(Saved entries)
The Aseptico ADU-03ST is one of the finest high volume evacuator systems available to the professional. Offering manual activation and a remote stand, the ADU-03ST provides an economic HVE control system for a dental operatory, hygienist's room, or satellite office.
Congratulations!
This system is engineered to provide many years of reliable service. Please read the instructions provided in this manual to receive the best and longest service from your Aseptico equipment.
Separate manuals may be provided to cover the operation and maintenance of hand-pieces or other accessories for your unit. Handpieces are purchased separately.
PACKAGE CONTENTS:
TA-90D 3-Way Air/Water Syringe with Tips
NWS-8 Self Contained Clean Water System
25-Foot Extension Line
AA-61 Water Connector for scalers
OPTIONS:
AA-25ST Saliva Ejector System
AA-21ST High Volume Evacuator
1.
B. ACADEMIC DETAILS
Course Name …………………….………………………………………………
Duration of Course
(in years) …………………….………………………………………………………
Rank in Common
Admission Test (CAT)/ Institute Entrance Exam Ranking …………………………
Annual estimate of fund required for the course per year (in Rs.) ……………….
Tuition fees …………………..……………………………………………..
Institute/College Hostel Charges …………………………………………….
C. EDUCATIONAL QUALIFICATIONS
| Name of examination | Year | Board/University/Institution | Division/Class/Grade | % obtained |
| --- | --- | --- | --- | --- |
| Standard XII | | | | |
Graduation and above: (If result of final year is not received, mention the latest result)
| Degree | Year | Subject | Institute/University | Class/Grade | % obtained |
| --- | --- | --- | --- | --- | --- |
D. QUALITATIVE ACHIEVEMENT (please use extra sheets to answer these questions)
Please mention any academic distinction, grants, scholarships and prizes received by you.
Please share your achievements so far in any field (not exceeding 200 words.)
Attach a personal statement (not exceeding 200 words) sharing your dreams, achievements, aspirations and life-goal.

...

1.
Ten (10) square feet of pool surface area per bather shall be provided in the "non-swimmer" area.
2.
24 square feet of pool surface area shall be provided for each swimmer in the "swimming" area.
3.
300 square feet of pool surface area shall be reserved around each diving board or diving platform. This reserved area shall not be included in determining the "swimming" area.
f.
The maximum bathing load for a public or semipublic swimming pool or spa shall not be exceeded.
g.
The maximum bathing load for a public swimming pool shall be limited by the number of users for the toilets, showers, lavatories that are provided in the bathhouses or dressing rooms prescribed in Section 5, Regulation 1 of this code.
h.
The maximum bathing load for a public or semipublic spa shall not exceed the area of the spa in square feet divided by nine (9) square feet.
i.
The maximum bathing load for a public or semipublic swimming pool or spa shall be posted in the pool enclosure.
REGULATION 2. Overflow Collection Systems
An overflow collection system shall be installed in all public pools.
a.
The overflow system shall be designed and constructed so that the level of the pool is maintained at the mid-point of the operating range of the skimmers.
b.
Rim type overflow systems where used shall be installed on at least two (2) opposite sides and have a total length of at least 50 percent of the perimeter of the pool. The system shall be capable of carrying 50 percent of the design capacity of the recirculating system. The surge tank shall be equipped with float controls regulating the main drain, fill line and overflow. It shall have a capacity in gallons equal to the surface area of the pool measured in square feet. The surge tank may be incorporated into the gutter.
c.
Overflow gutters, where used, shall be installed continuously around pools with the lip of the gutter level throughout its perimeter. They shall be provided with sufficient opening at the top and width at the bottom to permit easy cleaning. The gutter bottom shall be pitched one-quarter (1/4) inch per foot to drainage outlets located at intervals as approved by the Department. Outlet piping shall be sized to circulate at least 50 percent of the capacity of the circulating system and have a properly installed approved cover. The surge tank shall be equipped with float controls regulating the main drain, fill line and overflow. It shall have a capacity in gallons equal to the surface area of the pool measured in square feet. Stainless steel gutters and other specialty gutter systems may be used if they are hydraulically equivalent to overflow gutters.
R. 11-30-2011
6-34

* * *

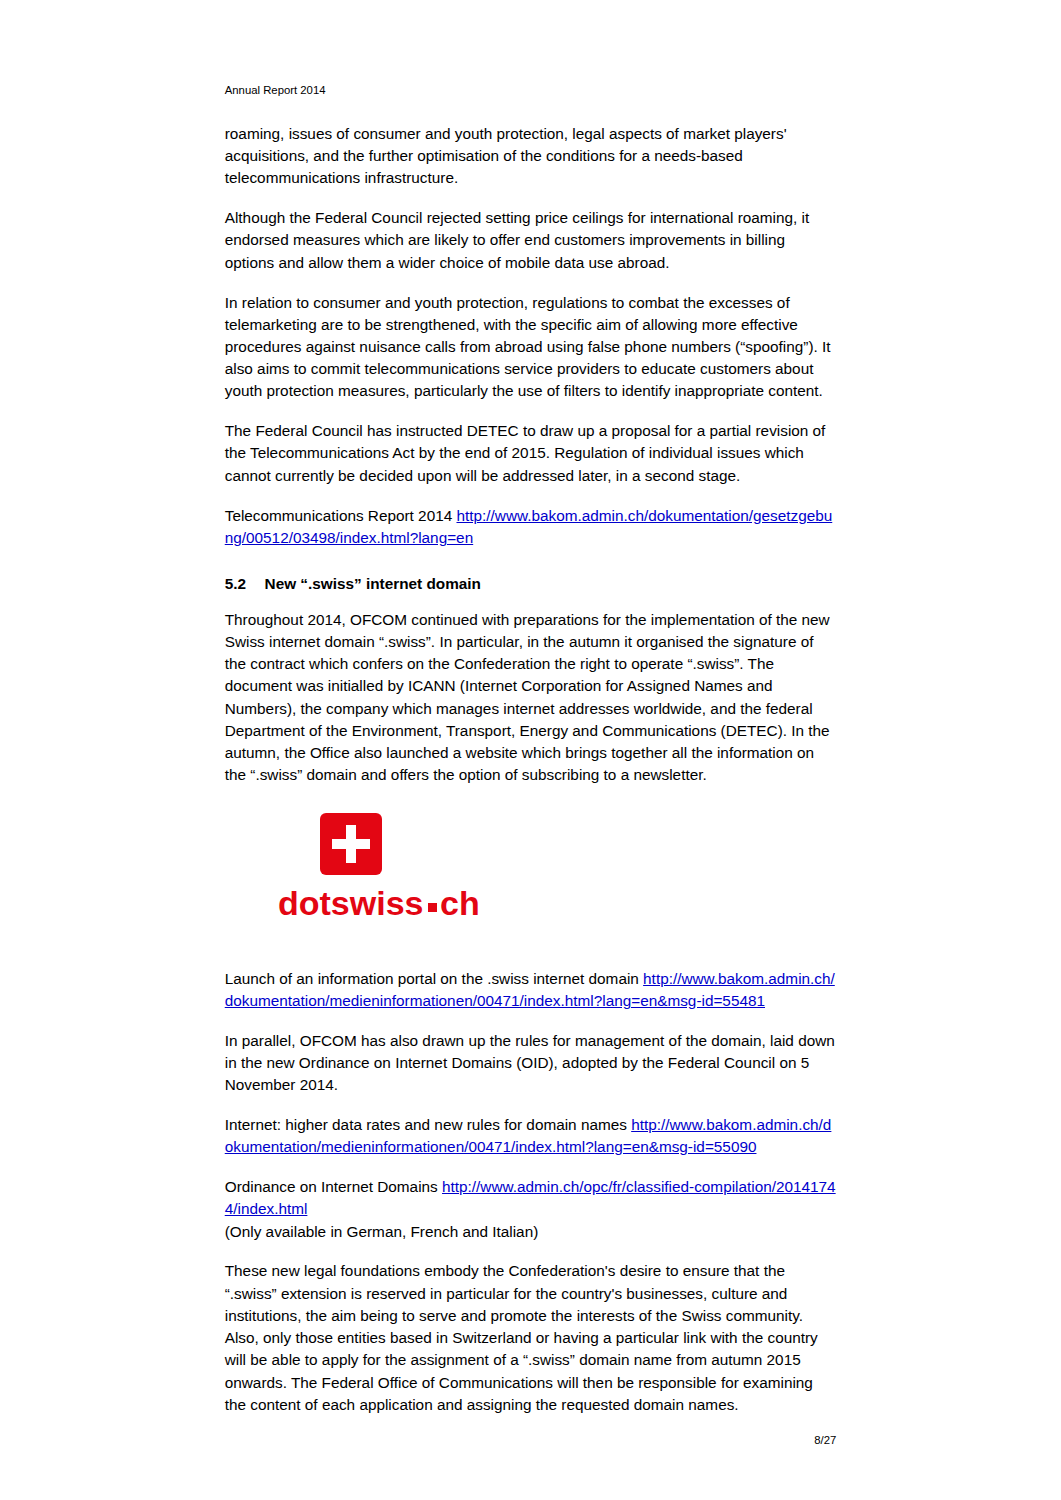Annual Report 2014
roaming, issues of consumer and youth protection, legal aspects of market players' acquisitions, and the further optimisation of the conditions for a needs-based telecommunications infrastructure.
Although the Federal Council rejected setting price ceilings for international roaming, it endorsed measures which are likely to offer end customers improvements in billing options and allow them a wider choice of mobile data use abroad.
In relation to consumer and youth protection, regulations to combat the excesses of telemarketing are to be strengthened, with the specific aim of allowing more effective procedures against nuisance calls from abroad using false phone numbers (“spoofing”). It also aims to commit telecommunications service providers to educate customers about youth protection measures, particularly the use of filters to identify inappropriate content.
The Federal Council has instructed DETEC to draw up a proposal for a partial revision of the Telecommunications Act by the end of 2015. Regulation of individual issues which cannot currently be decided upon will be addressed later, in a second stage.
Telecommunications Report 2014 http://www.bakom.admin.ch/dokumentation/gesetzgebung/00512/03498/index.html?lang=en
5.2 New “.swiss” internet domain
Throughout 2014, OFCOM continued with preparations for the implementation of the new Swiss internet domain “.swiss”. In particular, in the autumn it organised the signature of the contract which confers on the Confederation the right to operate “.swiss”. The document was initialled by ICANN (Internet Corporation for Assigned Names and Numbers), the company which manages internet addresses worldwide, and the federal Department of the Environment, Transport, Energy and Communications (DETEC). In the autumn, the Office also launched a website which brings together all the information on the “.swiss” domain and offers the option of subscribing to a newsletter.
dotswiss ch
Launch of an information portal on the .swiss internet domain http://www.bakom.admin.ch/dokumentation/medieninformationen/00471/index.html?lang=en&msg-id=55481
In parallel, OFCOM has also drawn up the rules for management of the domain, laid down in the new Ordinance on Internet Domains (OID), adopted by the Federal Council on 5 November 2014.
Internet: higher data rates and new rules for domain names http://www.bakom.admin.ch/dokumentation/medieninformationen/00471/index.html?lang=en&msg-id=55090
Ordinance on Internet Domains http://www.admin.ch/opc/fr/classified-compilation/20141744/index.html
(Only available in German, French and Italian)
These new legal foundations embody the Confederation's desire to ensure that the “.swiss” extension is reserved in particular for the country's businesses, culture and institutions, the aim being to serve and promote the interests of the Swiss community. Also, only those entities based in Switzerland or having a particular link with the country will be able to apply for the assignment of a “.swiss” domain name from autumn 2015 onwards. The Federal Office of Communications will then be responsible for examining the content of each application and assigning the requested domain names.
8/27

→ **What needs to be done**
From the line that has "The maximum bathing load for a public or semipublic spa" through the line that has "the pool enclosure.", copy every line exactly as it appears above, and leave out all others.

→ **Reply to the exercise**
The maximum bathing load for a public or semipublic spa shall not exceed the area of the spa in square feet divided by nine (9) square feet.
i.
The maximum bathing load for a public or semipublic swimming pool or spa shall be posted in the pool enclosure.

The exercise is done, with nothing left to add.